É o que diz Maurício Delfino, criador da marca Da Minha Cor, que vende toucas de natação, capelos de formatura e toucas descartáveis que se adaptam ao volume do cabelo crespo e cacheado. Além disso, a marca trabalha há três anos com produção de maquiagem para pele negra .

Delfino, que é administrador, afirma que percebe que o ano de 2020 apresentou um boom na produção e elaboração de produtos voltados para a pele negra. O motivo são as manifestações que aconteceram após o assassinato de George Floyd nos Estados Unidos , que fez o debate sobre racismo ficar mais evidente.

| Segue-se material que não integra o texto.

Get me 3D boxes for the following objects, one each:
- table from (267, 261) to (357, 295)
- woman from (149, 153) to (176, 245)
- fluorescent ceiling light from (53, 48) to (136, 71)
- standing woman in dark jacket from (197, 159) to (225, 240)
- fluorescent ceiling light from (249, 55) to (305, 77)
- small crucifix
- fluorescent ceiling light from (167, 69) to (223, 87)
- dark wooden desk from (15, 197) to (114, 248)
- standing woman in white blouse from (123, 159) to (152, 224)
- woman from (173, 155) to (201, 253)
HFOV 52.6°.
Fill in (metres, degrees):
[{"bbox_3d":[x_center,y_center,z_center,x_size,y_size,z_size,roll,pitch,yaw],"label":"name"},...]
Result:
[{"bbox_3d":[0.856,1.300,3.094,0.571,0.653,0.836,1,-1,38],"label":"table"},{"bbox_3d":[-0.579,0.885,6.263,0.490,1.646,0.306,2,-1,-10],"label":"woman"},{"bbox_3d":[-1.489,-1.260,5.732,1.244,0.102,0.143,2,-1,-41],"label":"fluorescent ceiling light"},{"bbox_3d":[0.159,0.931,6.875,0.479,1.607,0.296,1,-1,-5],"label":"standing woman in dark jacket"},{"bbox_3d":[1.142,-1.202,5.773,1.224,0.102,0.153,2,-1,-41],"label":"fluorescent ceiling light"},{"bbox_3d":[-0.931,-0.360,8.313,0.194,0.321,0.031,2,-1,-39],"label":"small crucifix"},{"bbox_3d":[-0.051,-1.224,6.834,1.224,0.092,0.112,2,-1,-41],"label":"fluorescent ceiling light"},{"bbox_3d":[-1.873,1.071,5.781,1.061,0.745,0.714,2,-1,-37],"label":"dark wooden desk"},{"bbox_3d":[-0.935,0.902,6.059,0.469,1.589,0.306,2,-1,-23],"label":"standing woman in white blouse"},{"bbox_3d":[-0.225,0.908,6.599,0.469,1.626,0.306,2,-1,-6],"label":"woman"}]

Ele afirma que os pequenos empreendedores negros tentam fazer esse movimento no mercado há muito mais tempo. Teoffillo concorda: “É uma questão não apenas de demandas do mercado, mas de movimentos civis. Quando você cria uma touca de natação, como no caso do Delfino, você democratiza o acesso das pessoas pretas a outros lugares”.

modelos com touca de natação
Igor Crispo

As toucas de natação da marca Da Minha Cor são fabricadas especialmente para cabelos afro: são mais resistentes e maiores para proteger todo cabelo

No entanto, Delfino afirma que ainda falta que grandes empresas se aliem aos pequenos empreendedores para garantir que esses produtos cheguem a mais pessoas. Ele diz que essa visão existe devido ao “mito de que pessoas negras não consomem” e que “produtos como os dele não têm procura”. “Todo dia eu estou fazendo nota fiscal de Norte a Sul do país. Já vendi para todos os estados brasileiros”, afirma.

Como consequência dessa visão, ele cita um estudo realizado pela Nielsen Media Research que analisa a venda de  maquiagem para pele negra no país. De acordo com os dados, o faturamento deste segmento no Brasil para produtos de pele negra é de 3%, mas poderia ser de 20% caso existisse disponibilidade. “O nome disso é demanda reprimida: a pessoa tem dinheiro, quer comprar, mas não tem o produto para ela”, explica.

Outro fator que dificulta o acesso de pessoas negras a acessórios que abarquem suas particularidades é a forma como o Brasil produz. “Minha marca nasceu há três anos pensando nas pessoas negras. Teve marca que esperou 130 anos para entender isso. Essa demora acontece porque a população negra não é prioridade”, diz. 

Democratização de acesso

Na visão de Teofillo, o consumo na sociedade atual é uma forma de expressão e de pertencimento. A partir do momento que produtos adaptados para as pessoas pretas “não existem”, logo elas não se veem em lugares que não possuem adaptações para elas. “Consumir tem a ver com representatividade e o Brasil está muito atrasado nisso”, diz.

No entanto, a existência desses produtos fazem com que pessoas negras possam se ver nesses lugares que, originalmente, não teriam sido pensadas para elas. Delfino cita como exemplo a universidade. A ideia para o capelo surgiu quando encontrou um dado do Instituto Brasileiro de Geografia e Estatística (IBGE) de 2019, que dizia que os negros eram a maioria dos inscritos nas universidades federais pela primeira vez.

Em 15 minutos, surgiu a ideia de pensar em um cabelo que conseguisse se sustentar em cabelos crespos e cacheados volumosos. “Muitas mulheres precisavam alisar os cabelos no dia das formaturas. Então o que fiz foi colocar um tiara que segura o capelo no cabelo.

Para pessoas negras, o feedback é sempre emocionante e esse tal senso de pertencimento é muito evidente nos clientes, diz Delfino, que aponta para a necessidade de que mais produtos ajudem pessoas negras. “Para a gente pertencer, a gente precisa se ver em outros lugares”, diz Teoffillo.